Leaders of Hope: Patricia Nzolantima

2020 YPO Global Impact Award African Winner and entrepreneur Patricia Nzolantima is dedicated to empowering African women and girls. As founder and chairwoman of Congo-based Bizzoly Holdings, she runs a marketing and advertising agency as well as Ubizcabs, a transportation and logistics company that employs only women drivers.

In addition, Nzolantima serves as managing partner for EXP-CommunicArt, which activates brands from 19 offices in 15 African countries through experiential marketing with big brands like Coca-Cola, Samsung, P&G, and Unilever. But she also uses her skills to help local businesswomen trying to compete with these big brands.

To that end, she founded Working Ladies WIA Hub, an economic empowerment group with 1,500 members that incubates women business owners, helping them reach their full potential so they can help develop the African continent. (To put things in perspective, the DRC ranks 176th out of 189 nations on the United Nations’ Gender Inequality Index.) She regularly provides pro bono work on packaging and branding for women businesses as well as coaching and mentoring.

“Women would start a business because they were very passionate about what they were doing, but there was no help to grow,” she says.

One of Nzolantima’s goals is to show that women can succeed at jobs traditionally for men. “When you start entrepreneurship in Africa, no one believes in you, not even your family,” she explains. “There are lots of doubts, and banks don’t necessarily trust women because African women generally don’t have a credit history.”

Nzolantima’s work is focused on reducing poverty, creating opportunities for employment, and helping women become independent income earners. “My greatest hope is to help African women become models of inspiration in their own communities,” she says. “When a woman gets a paycheck from her own business, she helps her family. She helps her village. She impacts the next generation — and if we want to reduce poverty, we need to start with them.

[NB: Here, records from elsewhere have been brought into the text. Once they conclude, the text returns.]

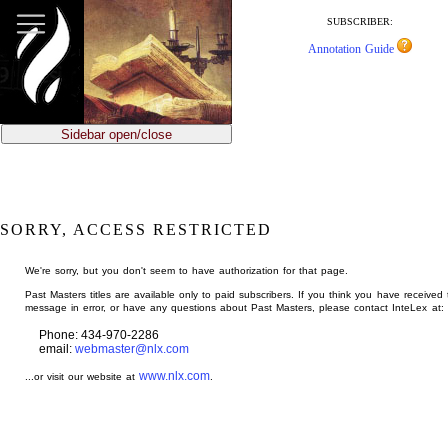
jump
to
SUBSCRIBER:
main
Annotation Guide
content
Sidebar open/close
SORRY, ACCESS RESTRICTED
We're sorry, but you don't seem to have authorization for that page.
Past Masters titles are available only to paid subscribers. If you think you have received 
message in error, or have any questions about Past Masters, please contact InteLex at:
Phone: 434-970-2286
email:
webmaster@nlx.com
www.nlx.com
...or visit our website at
.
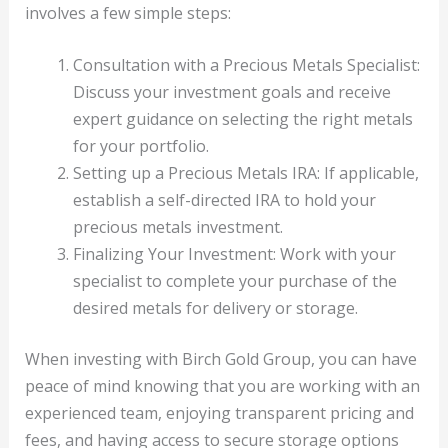
involves a few simple steps:
Consultation with a Precious Metals Specialist:
Discuss your investment goals and receive
expert guidance on selecting the right metals
for your portfolio.
Setting up a Precious Metals IRA: If applicable,
establish a self-directed IRA to hold your
precious metals investment.
Finalizing Your Investment: Work with your
specialist to complete your purchase of the
desired metals for delivery or storage.
When investing with Birch Gold Group, you can have
peace of mind knowing that you are working with an
experienced team, enjoying transparent pricing and
fees, and having access to secure storage options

The business revolution in Africa will be driven by women, not men.”

In a recent interview with Your Business magazine, Nzolantima said, “Now is the time to make a profound impact, to inspire each other to have more humanity, to think differently, and take time to listen and reflect.”

Her hope for the future? A development bank for women. “For me, the next five years is about how can I work to make more women happy, to lift them, to give them funds, and to make them think bigger.”